- Goals:
a – Reproduce the passage on stock names word for word, from "With established companies" up to and including "in and why?".
b – Turn the paragraph of the passage on stock names that begins "Alter and Oppenheimer tracked ten stocks" into a short list that keeps its main facts.

- Reading text:
I've always enjoyed discovering new ways of thinking in general, and new ways to look at various subjects specifically. So I like to read about the latest research that comes out of any of the many subject areas in which I have an interest, to see how the research was done. This is particularly true when there are creative research techniques used and the results show us something about our minds and how they work.

A good example of a creative study can be found in a study I recently read about in Shankar Vedantam’s book, The Hidden Brain. It had to do with publicly-traded companies that were newly listed on stock exchanges. Economists, and especially those who work in the field of behavioral economics, sometimes study how people make decisions about which stocks to invest in. This can be done by questionnaires which ask investors why they bought this or that. It can also be done by grouping investors according to the information they have, to see how having this or that data might affect decision-making.

With established companies there is always a lot of information available. If you want to know about Microsoft, for example, you can spend endless hours online, and for free, reading through financial statements and articles by analysts, or looking at charts of prices going back many years. But what about the new issues of stock, and especially for those companies that are not well-known? How does the average investor think about which of these to invest in and why?

To study this, psychologists Adam Alter and Daniel Oppenheimer looked not at earning reports or headlines or any of the usual things that might be considered in choosing to buy a stock. They looked at how easily the names of the companies could be pronounced. In his book Vedantam writes;

Alter and Oppenheimer tracked ten stocks with easy-to-pronounce names and ten stocks with hard-to-pronounce names on the New York Stock Exchange. They found that companies with easy-to-pronounce names outperformed companies with hard-to-pronounce names by 11.2% on their very first day of trading. After six months the difference was more than 33 percent. If you’d put a million dollars into the stocks with easy names and a million dollars into the stocks with hard names, the group with easy names would have outperformed the group with difficult names by $330,000.

It was also found that easy-to-pronounce stock ticker symbols led to higher price appreciation.

While perhaps suggesting a new investing strategy, this research also reminds us that we are not nearly as rational as we like to imagine. Of course, very few investors would ever admit that they bought a stock because of the simplicity of the name, nor would they even think that way consciously. It is an unconscious bias which is at work here.

This was fascinating in part because I have an interest in stock markets. Of course I’m also very interested in how unconscious bias can affect our thinking. But there is another element, which is the fact that these researchers were finding new ways of thinking about a subject. It makes me wonder what other experiments are waiting to be done, and what they might reveal if we can just dream up the new hypotheses necessary -- if we can just think about things in new ways. It is particularly exciting for those of us who do not have the position nor money to do expensive experiments in a lab. After all, this research could have been done for free using stock price quotes available online or in a newspaper.

So with that in mind, here are two questions we might answer using cheap or free research tools...

Are optimists or pessimists more objective?

- Data:
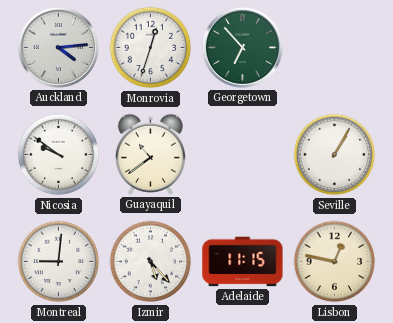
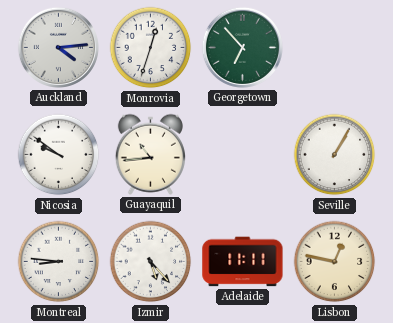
Guayaquil: 10:39 -> 10:44
Montreal: 9:01 -> 8:46
Adelaide: 11:15 -> 11:11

- List of solutions:
a –
With established companies there is always a lot of information available. If you want to know about Microsoft, for example, you can spend endless hours online, and for free, reading through financial statements and articles by analysts, or looking at charts of prices going back many years. But what about the new issues of stock, and especially for those companies that are not well-known? How does the average investor think about which of these to invest in and why?

b –
- Alter and Oppenheimer tracked ten New York Stock Exchange stocks with easy-to-pronounce names and ten with hard-to-pronounce names.
- On the first day of trading, the easy names outperformed the hard names by 11.2%.
- After six months, the difference was more than 33 percent.
- With a million dollars in each group, the easy-name group would have come out $330,000 ahead.